Shilling for the far-right
French senator Bruno Rétailleau was an early adopter of far-right talking points on immigration. Now he's been named Interior Minister.
Shill: “an accomplice of a confidence trickster or swindler who poses as a genuine customer to entice or encourage others.”
Perhaps no word better defines Bruno Rétailleau. A senator for France’s Les Républicains (or LR) party, Rétailleau was named Interior Minister in an 11th hour end of summer cabinet shuffle, replacing the center-right Gerald Darmanin (a former LR heavyweight who later joined President Emmanuel Macron’s Ensemble party).
The swindler, of course, is the far-right. The well-dressed, glasses-wearing Rétailleau is their new accomplice.
Rétailleau is the perfect shill for the French far-right. He’s presentable, well-spoken, mondaine. A common sighting in France’s monarchy-nostalgic, ultra-Catholic circles, he joined politics as a protégé of hardliner Philippe de Villiers. Along with the rest of his political “family,” he joined the Manif pour tous protests against gay marriage, citing family values. Yet, in recent years he has been among the first to adopt far-right talking points, especially when it comes to immigration.
“Ensauvagement de la société française” — the idea that immigration is degrading French civilizational values and leading to high crime rates. Rétailleau was spouting this debunked theory in 2020.
“Laxisme migratoire” — a far-right talking point that claims Macron is “too soft” on migration. Rétailleau was one of the first members of his party to use this term.
“Décivilisation” — the claim that the left’s migration policy could lead to the downfall of the West. Also Rétailleau.
The most hard-line elements of the 2023 migration bill — including the suppression of medical aid for undocumented immigrants, stricter rules for family reunification and non-reversible deportation notices called OQTFs — owe much to Rétailleau and his ilk. (These elements of the bill were later removed after the a court ruled them unconstitutional.)
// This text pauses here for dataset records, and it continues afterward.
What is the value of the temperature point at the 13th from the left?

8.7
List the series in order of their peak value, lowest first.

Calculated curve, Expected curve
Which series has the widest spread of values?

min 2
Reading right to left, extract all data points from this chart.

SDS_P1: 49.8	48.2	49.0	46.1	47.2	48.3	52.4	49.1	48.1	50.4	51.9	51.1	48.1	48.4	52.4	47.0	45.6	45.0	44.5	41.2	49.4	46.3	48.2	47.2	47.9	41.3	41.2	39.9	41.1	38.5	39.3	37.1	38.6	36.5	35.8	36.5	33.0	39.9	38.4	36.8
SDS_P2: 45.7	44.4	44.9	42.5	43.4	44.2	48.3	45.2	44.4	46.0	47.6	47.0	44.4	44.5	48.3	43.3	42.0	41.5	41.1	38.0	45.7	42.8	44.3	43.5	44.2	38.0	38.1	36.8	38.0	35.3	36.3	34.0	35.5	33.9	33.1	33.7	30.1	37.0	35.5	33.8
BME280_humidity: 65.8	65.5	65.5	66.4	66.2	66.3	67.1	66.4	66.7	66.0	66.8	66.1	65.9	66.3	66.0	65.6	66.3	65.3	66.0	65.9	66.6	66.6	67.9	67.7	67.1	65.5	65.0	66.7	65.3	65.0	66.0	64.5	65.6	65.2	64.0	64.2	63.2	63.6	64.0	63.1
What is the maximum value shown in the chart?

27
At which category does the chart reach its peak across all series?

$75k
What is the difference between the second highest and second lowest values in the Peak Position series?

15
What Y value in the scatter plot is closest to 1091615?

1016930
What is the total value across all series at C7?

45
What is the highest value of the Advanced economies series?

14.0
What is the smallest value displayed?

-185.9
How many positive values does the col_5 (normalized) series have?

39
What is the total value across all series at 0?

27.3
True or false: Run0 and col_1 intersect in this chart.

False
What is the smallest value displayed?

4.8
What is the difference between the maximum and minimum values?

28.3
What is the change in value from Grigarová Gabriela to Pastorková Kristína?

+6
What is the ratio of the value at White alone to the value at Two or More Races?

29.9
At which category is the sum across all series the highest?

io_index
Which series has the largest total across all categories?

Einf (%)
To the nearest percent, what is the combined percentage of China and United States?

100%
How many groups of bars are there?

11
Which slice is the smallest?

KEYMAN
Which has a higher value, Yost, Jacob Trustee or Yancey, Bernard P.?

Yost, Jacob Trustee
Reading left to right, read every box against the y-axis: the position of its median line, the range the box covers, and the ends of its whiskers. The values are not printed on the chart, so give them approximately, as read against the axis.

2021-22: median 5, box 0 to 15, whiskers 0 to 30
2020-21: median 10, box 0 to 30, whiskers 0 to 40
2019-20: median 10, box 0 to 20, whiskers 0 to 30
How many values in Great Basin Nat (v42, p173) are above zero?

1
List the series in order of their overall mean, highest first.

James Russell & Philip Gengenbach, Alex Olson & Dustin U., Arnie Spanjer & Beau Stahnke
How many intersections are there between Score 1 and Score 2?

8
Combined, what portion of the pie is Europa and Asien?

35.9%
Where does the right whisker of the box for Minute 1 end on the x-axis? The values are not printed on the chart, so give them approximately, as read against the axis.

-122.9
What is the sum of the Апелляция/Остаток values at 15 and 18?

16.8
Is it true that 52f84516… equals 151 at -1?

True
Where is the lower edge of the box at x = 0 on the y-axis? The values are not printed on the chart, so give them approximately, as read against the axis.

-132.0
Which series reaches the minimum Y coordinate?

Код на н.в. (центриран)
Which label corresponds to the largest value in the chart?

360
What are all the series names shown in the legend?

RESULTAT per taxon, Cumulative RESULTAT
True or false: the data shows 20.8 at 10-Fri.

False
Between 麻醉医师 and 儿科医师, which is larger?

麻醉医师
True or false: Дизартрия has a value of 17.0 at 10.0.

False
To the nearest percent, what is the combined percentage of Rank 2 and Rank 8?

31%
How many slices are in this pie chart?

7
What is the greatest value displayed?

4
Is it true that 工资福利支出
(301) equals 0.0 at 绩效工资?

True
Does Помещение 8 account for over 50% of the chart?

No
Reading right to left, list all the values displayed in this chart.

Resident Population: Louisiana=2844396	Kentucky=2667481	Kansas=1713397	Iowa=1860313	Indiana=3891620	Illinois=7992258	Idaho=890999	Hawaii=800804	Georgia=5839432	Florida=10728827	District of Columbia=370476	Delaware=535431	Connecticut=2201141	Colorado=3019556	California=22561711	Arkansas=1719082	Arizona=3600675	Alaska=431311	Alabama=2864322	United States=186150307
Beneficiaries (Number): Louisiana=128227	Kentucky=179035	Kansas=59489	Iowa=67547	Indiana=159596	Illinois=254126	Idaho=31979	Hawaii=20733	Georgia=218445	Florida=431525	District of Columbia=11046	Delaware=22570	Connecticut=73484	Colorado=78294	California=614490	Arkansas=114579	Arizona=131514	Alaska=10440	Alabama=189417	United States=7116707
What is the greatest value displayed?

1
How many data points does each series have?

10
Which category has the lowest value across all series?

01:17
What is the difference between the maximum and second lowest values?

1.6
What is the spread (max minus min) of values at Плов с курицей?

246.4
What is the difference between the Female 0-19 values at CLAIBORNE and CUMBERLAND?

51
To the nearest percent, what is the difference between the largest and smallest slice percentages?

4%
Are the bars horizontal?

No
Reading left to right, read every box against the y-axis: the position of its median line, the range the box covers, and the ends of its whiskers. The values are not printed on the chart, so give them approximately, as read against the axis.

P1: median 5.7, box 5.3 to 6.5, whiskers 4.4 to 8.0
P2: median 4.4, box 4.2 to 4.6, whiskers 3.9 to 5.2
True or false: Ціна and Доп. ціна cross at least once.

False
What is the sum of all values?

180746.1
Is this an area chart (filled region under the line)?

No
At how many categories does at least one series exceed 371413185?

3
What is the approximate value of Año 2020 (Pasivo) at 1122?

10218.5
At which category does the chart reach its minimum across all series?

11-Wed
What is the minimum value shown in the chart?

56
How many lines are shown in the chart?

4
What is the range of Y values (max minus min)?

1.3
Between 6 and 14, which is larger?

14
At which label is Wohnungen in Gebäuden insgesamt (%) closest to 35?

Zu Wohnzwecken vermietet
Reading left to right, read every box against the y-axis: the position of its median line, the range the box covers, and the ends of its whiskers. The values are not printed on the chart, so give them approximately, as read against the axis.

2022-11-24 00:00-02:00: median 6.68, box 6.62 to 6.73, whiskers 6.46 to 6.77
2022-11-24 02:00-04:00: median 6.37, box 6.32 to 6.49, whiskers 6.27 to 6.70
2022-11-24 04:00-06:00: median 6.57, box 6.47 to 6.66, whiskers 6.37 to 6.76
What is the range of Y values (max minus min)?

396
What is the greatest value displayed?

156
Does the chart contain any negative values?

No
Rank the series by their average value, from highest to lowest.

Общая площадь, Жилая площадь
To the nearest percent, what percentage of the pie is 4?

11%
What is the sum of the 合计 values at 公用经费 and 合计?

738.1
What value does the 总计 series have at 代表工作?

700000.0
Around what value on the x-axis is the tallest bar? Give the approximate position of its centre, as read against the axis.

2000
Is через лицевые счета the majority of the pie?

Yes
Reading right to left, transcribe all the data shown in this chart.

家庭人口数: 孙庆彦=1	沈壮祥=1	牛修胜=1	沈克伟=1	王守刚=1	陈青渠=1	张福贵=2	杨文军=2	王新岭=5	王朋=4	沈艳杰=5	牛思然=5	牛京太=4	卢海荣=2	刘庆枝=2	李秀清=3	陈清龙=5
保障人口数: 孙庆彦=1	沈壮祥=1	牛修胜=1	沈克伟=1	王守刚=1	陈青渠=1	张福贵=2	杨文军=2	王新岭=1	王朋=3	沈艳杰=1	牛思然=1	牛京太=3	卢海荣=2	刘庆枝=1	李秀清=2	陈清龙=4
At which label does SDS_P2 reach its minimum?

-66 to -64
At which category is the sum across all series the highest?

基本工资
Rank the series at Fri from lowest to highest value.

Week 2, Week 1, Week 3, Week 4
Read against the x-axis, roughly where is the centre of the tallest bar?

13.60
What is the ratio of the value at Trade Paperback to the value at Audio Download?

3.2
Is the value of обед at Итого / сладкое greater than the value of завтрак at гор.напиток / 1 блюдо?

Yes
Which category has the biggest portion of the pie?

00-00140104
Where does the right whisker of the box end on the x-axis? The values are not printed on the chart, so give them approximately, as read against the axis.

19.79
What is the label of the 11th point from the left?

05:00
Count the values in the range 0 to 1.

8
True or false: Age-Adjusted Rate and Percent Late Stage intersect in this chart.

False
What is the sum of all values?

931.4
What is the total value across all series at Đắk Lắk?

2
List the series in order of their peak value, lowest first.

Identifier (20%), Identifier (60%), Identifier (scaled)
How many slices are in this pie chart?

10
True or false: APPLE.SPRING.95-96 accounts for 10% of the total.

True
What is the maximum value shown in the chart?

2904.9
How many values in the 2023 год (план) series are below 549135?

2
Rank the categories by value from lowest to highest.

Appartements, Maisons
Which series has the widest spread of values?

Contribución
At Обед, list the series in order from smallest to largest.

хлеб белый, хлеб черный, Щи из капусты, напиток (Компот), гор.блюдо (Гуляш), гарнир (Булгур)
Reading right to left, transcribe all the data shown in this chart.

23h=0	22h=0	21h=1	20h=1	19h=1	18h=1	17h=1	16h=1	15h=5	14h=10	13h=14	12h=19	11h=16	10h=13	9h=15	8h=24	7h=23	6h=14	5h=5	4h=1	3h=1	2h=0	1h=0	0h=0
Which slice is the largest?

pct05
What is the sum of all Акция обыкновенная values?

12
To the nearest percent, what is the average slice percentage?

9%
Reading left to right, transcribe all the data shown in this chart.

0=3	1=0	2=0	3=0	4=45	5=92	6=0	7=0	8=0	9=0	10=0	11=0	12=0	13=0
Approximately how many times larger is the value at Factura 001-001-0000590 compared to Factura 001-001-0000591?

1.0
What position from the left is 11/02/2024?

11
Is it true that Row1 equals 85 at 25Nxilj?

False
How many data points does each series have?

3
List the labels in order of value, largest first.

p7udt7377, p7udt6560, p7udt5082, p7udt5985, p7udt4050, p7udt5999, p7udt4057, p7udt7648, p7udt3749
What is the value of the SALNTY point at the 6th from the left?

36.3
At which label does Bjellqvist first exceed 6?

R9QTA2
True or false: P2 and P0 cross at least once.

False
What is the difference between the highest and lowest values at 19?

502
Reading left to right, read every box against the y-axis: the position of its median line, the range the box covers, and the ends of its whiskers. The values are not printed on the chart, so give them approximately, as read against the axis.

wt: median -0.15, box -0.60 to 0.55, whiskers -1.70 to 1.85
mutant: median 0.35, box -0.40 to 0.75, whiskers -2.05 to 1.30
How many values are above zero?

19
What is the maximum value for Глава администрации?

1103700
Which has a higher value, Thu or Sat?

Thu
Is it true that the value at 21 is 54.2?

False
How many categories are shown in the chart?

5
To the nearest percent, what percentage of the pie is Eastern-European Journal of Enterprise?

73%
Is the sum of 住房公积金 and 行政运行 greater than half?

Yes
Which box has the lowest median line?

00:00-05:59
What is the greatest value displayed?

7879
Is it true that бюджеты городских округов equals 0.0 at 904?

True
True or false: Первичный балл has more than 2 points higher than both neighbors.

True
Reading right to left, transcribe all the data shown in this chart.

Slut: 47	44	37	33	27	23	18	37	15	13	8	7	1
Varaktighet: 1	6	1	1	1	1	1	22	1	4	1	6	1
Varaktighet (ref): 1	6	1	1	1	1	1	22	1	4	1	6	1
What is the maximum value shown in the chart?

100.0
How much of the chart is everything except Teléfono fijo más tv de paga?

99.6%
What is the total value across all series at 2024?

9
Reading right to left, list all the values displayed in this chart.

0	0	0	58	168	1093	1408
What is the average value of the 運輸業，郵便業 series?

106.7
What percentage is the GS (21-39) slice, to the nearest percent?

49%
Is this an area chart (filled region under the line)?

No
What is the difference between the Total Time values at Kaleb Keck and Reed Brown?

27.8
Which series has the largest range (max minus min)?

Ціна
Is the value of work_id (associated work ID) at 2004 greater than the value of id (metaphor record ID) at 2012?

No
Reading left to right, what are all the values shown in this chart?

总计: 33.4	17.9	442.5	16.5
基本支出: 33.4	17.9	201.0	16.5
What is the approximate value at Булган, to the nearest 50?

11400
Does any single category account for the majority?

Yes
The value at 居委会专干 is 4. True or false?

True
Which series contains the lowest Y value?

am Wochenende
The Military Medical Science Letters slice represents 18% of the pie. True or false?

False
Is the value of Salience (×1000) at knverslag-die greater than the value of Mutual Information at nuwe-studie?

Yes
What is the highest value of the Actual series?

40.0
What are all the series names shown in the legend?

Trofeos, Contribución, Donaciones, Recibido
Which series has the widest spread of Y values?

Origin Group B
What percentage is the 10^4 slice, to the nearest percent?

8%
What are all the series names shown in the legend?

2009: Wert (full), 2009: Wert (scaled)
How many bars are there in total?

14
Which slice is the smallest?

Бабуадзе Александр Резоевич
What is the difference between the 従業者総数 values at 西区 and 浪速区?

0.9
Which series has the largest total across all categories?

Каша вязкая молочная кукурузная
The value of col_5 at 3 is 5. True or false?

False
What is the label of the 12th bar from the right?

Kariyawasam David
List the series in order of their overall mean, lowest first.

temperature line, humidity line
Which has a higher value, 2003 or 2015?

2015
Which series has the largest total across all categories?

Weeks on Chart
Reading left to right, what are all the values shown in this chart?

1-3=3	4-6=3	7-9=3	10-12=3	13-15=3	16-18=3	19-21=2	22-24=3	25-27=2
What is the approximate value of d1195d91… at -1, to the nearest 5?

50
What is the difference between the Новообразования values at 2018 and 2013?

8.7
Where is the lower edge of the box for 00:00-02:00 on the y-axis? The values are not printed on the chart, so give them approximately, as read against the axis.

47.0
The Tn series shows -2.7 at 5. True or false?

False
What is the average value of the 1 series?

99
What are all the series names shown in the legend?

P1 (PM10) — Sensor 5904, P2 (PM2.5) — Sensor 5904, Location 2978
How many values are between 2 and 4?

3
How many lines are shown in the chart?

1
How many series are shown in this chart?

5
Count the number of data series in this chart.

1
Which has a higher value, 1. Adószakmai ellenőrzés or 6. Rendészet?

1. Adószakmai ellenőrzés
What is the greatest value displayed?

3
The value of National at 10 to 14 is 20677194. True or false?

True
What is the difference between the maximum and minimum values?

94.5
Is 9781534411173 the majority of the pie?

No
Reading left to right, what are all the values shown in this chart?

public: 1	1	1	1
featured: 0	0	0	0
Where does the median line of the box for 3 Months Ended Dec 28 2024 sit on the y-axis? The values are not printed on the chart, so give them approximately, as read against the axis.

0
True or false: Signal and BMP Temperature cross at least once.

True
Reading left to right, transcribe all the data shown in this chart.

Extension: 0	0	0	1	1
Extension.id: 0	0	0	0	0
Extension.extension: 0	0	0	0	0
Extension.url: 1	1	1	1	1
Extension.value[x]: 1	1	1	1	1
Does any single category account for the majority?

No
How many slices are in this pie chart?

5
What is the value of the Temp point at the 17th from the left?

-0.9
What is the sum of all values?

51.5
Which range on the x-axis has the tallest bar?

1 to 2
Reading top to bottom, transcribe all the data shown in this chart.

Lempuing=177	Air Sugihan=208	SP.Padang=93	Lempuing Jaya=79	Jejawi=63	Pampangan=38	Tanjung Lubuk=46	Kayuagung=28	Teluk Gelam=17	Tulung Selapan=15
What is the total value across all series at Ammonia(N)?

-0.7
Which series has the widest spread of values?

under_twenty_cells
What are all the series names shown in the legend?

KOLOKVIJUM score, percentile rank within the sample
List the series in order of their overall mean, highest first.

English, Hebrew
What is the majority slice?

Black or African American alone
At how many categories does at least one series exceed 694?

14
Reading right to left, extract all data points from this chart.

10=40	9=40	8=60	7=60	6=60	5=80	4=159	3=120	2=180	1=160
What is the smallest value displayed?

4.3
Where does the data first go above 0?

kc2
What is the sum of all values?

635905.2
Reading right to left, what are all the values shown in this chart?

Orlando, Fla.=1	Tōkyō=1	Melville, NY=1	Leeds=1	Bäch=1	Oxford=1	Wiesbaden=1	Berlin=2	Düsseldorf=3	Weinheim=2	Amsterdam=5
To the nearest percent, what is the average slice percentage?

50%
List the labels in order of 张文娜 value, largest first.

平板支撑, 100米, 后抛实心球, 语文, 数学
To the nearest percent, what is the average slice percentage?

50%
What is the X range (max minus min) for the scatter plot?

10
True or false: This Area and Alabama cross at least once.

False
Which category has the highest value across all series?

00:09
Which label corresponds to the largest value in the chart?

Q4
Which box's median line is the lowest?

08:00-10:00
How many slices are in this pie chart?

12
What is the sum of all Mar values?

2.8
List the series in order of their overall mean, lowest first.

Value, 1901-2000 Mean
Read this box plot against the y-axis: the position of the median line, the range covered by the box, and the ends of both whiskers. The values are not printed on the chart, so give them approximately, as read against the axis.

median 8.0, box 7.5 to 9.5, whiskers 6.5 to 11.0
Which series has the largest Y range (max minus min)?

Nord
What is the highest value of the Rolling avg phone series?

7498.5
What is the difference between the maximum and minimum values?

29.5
If you didn’t know it, you’d say Rétailleau was a member of Marine Le Pen’s Rassemblement National, or National Rally.
So, how did we get here?
After a three-week snap election at the beginning of the summer, LR suddenly, unexpectedly, unfairly found itself as kingmaker in French politics — despite winning just 7 percent of the votes nationwide. Macron, who ostensibly held the snap elections in order to prevent the far-right from taking power, rejected left-wing Prime Minister candidate Lucie Castets, despite that coalition winning the highest number of seats. Facing a vote of no-confidence from the far-right, he chose to name a Prime Minister — Michel Barnier — who would placate Marine Le Pen’s party. (Macron’s government can do nothing without the RN, Le Pen’s protégé Jordan Bardella told reporters after Barnier’s nomination.)
And placate he has. Like his party’s, Barnier’s rhetoric has flirted with — and at times even surpassed — that of the far-right on migration. Almost immediately after his nomination, Barnier floated the idea of creating an immigration bureau to address the “migration crisis.” This idea was first presented, and unsuccessfully executed, by no other than Nicolas Sarkozy — former right-wing French president currently under investigation for multiple corruption scandals, including selling weapons to Libya’s repressive deposed leader Muammar Gaddhafi.
President Macron, too, has drifted dangerously into Le Pen territory. In consecutive national elections, Macron presented himself as a “bulwark” against the far-right, yet as French scholar Sébastien Fontenelle, has written, Macron has been an “on-ramp” for their ideology.
In France’s increasingly carnavalesque politics — to steal a term from the scholar of populism, Giovanni da Empoli — it’s not a surprise then that Rétailleau now holds the keys to the Interior Ministry at the Place Beauvau. In line with his new masters, he’s already eyeing a new, harsher immigration bill and a nationwide referendum on immigration while promising beefed up police presence at protests.
To put it another way, maybe more so than a shill, we’re looking at a wolf in sheep's clothing.